You can't secure something like the Internet en masse. So don't. Secure the endpoint, and just assume that EVERYONE can see every byte out of your connection.

Re:What problem is being addressed?

[gotan]

It doesn't work like that. The problem is, that public key algorithms rely on "trap door algorithms" that are "easy" to do in one direction (e.g. multiplying two prime numbers) but "very hard" in the other direction. "Easy" usually means "requires a number of operations that is polynomial in "N" (N=number of digits), "hard" means "requires a number of operations that goes exponential with N. E.g. counting up to the product (or its square root) and testing each number if it divides it is "hard". Public key cryptography relies on this, an attacker has to solve a "hard" problem to crack the key. What compromised some key length previously was not that "hard" became "easy", but that with better and more hardware and improved algorithms the "hard" problem became doable. This can be easily fixed by using a higher key length. (one problem with all that is, that AFAIK we don't have mathematical proof that "hard" problems are really "hard", see P=NP, but that's another subject entirely)

Now some problems that (we think) are "hard" to do in classical computing are "easy" in quantum computing, prime factoring is one example of this.
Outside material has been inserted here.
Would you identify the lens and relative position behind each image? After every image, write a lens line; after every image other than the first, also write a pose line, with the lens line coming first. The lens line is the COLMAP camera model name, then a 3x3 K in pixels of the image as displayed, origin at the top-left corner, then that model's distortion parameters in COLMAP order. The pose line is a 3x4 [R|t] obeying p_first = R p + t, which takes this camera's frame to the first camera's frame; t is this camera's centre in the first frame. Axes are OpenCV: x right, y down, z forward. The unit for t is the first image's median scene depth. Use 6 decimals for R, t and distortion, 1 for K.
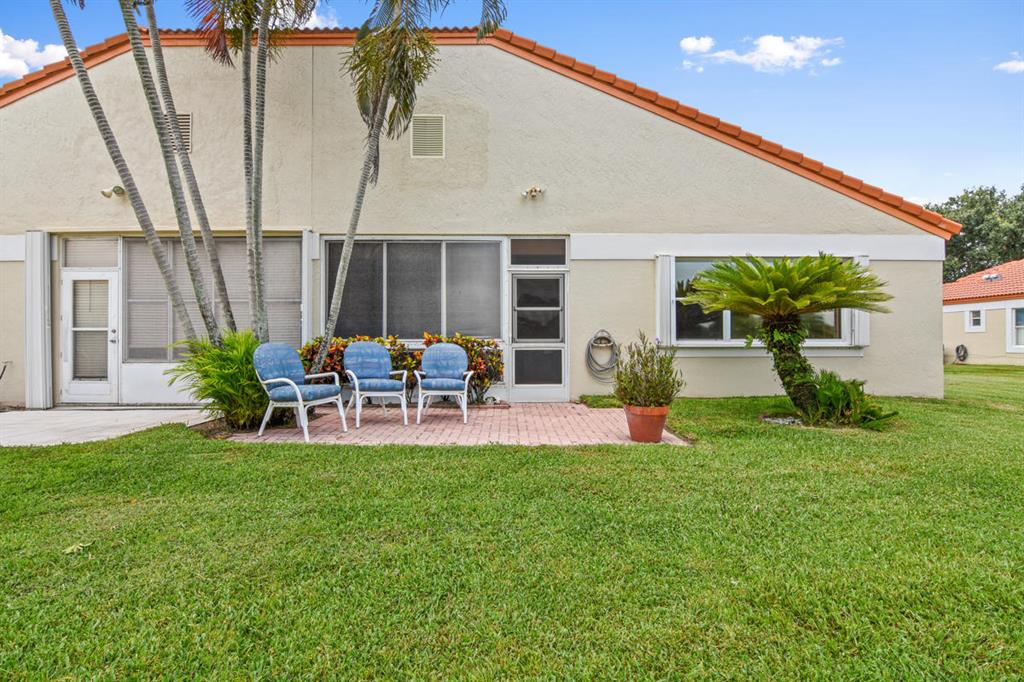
lens RADIAL K [[490.2, 0, 514.5], [0, 490.2, 340.9], [0, 0, 1]] dist [0.020843, -0.000535]
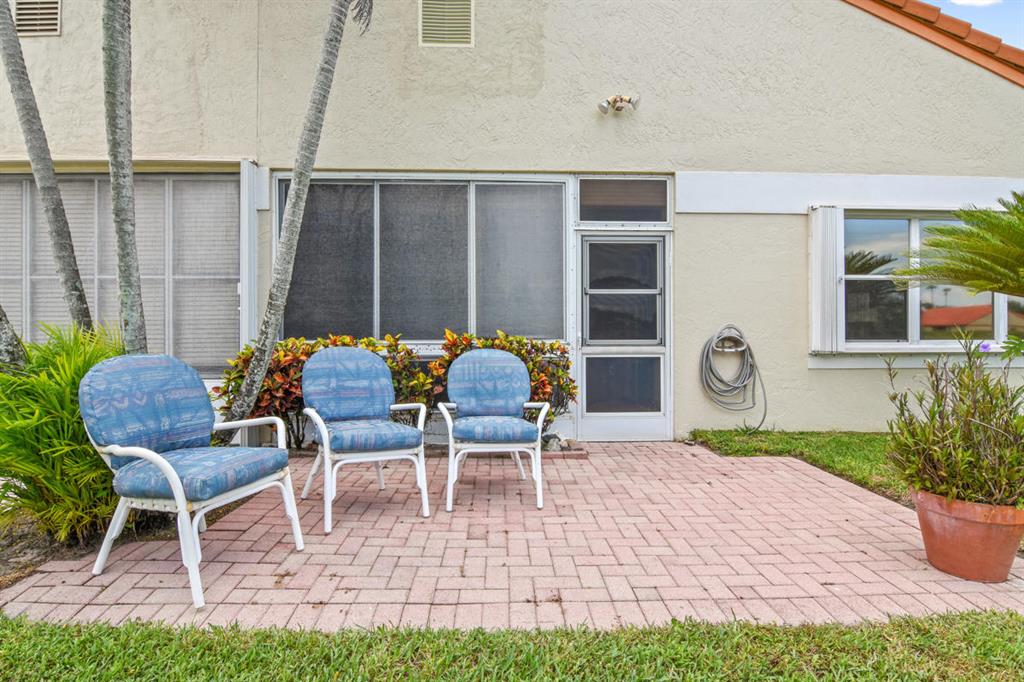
lens RADIAL K [[502.3, 0, 514.2], [0, 502.3, 338.7], [0, 0, 1]] dist [0.001532, -0.000943]
pose [[0.999572, 0.000666, 0.029248, -0.111227], [-0.000852, 0.999980, 0.006338, -0.009164], [-0.029243, -0.006360, 0.999552, 0.369865]]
With that the basic premise falls, and that can't be helped by adjusting the key length. Maybe there are trap door algorithms out there that can't be made "easy" by quantum computing, or maybe we'll find that some problems we previously thought to be hard really aren't.
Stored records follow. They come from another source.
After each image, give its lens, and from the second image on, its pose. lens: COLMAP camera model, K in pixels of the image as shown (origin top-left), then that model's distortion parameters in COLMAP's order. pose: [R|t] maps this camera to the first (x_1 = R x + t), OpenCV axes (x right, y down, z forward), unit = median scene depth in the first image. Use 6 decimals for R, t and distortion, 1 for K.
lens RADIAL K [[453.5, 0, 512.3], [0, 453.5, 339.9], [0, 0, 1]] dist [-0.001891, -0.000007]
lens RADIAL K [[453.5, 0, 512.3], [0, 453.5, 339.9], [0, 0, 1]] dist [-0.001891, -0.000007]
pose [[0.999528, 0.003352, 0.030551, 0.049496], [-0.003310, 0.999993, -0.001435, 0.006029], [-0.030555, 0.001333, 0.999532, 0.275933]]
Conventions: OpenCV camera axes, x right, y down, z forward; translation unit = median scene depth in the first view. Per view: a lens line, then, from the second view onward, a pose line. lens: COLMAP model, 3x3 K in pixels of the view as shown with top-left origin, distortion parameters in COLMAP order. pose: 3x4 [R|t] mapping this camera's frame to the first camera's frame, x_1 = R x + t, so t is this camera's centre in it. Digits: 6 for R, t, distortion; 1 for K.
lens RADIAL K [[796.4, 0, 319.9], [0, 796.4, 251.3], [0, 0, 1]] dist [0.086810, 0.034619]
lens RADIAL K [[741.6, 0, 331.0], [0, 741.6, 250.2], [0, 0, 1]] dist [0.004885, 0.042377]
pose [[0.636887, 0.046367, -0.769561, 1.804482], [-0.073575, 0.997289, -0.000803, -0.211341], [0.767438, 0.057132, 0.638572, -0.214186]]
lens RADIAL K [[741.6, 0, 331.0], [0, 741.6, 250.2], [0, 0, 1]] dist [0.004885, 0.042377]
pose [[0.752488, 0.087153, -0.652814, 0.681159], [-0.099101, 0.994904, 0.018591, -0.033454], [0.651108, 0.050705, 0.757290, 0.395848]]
But quantum key distribution could solve that problem, since it provides a way of generating a common one time pad and check if anyone eavesdropped. That one-time-pad can then be used to transmit a key for the symmetric encryption e.g. in place of RSA.

The OP is right, that that doesn't solve the problem of authentication. Still a secure (in the sense that eavesdropping can be detected) distribution of exactly two instances of a one-time pad on the basis that authentication has happened certainly has its uses.